Controversy in context

In recent months, several items of note have been published here and at the national level that put the controversy in context. The shift in attendance boundaries was part of a much larger, and ultimately much more interesting and productive, long-term effort to close the achievement gap.

Susan Eaton
Photo Mathew SchwartzSusan Eaton

If you care at all about issues of race and equity in schools, it behooves you to read the most interesting of the pieces, by Susan Eaton of the Charles Hamilton Houston Institute for Race and Justice at Harvard Law School. Eaton’s eminently readable piece traces the decade preceding busing-gate, during which Krull and her team drilled down on the many issues confronting the district’s schools and made enviable strides toward closing its achievement gap.
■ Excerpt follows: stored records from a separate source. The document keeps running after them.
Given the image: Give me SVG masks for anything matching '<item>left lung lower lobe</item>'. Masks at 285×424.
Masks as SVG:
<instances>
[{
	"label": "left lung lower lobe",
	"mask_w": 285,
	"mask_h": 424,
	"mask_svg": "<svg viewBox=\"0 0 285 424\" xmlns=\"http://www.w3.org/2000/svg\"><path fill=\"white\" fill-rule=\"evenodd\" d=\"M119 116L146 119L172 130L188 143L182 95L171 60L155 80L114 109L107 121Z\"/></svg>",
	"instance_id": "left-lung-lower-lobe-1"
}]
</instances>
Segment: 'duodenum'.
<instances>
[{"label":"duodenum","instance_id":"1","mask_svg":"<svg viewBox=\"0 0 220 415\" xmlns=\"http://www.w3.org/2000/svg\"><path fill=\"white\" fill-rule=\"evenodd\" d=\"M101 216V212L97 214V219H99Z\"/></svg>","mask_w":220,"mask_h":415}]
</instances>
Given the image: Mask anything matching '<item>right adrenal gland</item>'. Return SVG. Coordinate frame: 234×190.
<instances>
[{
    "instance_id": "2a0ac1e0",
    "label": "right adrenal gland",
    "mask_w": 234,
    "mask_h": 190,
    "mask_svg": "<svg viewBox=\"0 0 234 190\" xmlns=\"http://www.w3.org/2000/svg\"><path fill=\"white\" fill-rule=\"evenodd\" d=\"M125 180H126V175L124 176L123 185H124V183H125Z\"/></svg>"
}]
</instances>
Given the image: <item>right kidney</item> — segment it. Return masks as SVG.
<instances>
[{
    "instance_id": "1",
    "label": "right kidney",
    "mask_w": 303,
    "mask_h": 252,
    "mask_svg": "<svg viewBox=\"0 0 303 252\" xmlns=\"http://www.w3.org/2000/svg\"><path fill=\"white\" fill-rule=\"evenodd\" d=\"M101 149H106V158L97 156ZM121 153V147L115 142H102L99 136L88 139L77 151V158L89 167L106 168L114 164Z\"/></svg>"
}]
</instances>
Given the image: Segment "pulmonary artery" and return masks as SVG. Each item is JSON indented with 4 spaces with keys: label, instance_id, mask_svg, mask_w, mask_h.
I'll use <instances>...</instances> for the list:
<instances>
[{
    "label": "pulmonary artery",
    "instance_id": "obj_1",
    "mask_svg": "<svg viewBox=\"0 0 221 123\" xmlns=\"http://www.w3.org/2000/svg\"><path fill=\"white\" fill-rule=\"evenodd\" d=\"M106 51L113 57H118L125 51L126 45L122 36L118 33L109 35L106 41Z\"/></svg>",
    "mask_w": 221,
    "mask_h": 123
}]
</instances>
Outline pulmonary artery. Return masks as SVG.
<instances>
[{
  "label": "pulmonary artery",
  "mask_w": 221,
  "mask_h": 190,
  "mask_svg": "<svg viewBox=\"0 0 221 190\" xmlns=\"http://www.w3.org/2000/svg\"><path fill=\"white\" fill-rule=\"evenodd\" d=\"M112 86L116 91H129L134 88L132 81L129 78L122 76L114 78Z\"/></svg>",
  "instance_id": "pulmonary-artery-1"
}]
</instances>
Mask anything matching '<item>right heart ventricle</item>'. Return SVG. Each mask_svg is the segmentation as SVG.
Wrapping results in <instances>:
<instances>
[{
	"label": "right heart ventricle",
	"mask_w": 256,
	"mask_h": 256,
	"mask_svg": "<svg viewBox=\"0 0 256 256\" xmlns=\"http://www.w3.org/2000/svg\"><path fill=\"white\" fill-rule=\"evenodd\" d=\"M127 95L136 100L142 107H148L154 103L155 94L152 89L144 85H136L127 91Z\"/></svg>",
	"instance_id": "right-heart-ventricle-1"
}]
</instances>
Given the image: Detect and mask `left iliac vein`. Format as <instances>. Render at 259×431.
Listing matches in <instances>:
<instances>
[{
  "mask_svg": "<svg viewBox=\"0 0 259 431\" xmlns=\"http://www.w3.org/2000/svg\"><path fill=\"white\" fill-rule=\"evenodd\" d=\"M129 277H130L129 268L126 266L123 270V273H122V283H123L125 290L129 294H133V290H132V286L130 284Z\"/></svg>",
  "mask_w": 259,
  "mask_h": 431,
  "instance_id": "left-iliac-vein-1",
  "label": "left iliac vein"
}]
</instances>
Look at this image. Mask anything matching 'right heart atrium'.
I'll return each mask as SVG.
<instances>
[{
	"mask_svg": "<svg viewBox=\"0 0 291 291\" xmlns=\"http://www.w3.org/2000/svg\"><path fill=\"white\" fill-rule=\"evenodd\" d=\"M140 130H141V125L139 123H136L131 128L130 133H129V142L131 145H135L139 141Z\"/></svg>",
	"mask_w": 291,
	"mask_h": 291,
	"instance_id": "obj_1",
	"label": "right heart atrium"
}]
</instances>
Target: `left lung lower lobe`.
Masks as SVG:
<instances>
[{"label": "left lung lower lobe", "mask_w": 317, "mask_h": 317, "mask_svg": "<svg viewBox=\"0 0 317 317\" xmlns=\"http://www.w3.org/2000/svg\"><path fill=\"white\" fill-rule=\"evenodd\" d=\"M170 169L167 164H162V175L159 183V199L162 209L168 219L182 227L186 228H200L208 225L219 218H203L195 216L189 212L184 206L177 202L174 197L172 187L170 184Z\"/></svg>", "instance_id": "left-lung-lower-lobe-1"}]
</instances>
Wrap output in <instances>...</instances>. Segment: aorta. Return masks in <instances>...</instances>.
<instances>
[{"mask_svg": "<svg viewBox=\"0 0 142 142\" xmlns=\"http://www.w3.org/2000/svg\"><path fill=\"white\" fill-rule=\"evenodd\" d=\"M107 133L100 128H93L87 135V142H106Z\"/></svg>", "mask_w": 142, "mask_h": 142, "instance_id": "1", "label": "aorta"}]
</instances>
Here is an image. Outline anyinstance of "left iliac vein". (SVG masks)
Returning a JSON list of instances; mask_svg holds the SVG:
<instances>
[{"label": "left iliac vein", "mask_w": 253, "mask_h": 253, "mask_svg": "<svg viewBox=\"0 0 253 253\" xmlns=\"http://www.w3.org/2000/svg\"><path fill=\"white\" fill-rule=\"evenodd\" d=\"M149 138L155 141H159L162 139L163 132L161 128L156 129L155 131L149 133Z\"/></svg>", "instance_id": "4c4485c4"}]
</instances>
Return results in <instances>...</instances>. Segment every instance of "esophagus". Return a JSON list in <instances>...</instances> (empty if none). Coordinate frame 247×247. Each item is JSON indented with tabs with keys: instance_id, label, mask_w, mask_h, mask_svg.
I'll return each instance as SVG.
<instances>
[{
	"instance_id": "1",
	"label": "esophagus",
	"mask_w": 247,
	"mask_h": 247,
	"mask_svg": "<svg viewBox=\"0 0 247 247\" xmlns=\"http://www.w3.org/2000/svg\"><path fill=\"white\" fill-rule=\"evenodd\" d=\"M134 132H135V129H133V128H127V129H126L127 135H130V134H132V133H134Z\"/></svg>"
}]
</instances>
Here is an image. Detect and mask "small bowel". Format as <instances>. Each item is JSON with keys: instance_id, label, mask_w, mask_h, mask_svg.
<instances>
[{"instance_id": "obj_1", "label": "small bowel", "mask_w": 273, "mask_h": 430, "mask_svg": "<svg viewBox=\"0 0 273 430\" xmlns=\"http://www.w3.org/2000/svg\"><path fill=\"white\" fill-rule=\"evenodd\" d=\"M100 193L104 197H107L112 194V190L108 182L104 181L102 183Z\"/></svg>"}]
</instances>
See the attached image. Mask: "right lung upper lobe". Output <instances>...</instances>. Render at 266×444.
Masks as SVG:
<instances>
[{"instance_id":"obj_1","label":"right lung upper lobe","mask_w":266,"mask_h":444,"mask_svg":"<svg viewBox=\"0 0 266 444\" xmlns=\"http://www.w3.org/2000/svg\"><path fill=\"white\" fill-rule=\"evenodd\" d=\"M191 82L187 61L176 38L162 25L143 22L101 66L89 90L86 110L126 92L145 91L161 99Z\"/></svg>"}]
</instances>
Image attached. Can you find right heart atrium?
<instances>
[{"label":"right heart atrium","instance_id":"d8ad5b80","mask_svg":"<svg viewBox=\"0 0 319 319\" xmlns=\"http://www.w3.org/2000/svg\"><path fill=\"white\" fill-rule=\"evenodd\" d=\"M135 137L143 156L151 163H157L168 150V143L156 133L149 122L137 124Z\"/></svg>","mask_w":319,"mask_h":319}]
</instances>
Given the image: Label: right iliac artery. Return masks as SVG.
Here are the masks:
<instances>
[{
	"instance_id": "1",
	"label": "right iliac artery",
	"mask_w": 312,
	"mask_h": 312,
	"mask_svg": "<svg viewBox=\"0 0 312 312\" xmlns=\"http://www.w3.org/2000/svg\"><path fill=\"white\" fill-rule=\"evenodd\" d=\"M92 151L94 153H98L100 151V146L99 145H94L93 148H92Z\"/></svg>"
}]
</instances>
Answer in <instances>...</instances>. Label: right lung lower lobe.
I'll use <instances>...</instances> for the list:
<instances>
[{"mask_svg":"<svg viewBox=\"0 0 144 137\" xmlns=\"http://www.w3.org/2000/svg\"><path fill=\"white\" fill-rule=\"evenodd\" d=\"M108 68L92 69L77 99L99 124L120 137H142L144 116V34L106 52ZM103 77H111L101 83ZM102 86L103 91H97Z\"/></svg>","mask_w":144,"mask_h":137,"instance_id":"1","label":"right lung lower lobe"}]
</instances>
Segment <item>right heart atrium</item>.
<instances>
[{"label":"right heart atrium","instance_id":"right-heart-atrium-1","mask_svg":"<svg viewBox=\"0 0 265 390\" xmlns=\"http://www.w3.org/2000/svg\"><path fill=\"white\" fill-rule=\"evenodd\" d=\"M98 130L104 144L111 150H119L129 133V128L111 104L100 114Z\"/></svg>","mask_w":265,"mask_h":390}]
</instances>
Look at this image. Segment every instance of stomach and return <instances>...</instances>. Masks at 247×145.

In contrast to the whites vs. immigrants frame with which most local coverage was cast, Eaton approaches her piece through the lens of a Somali-American family that was distraught to learn that their student would be bused away from her hyper-segregated but beloved school, which had received special, gap-closing attention.

Reading gap ‘narrowed 16 percentage points’

A shorter read is Krull’s own piece on the strides made in the years before the blow-up, published last month in the Washington Post.

“It took several years to see the full impact of this work, but by 2012 some gaps were reduced by nearly 50 percent and students of color showed sizeable achievement gains,” Krull wrote. “For example, the gap between white students and black students in reading narrowed 16 percentage points from 2008, when the gap was 42 percentage points. All of this, while the performance of our white students continued to increase.”

Finally, earlier this year Star Tribune commentator and Center of the American Experiment Senior Fellow Katherine Kersten authored a report concluding that the Eden Prairie experience was “a race-based recipe for disaster.”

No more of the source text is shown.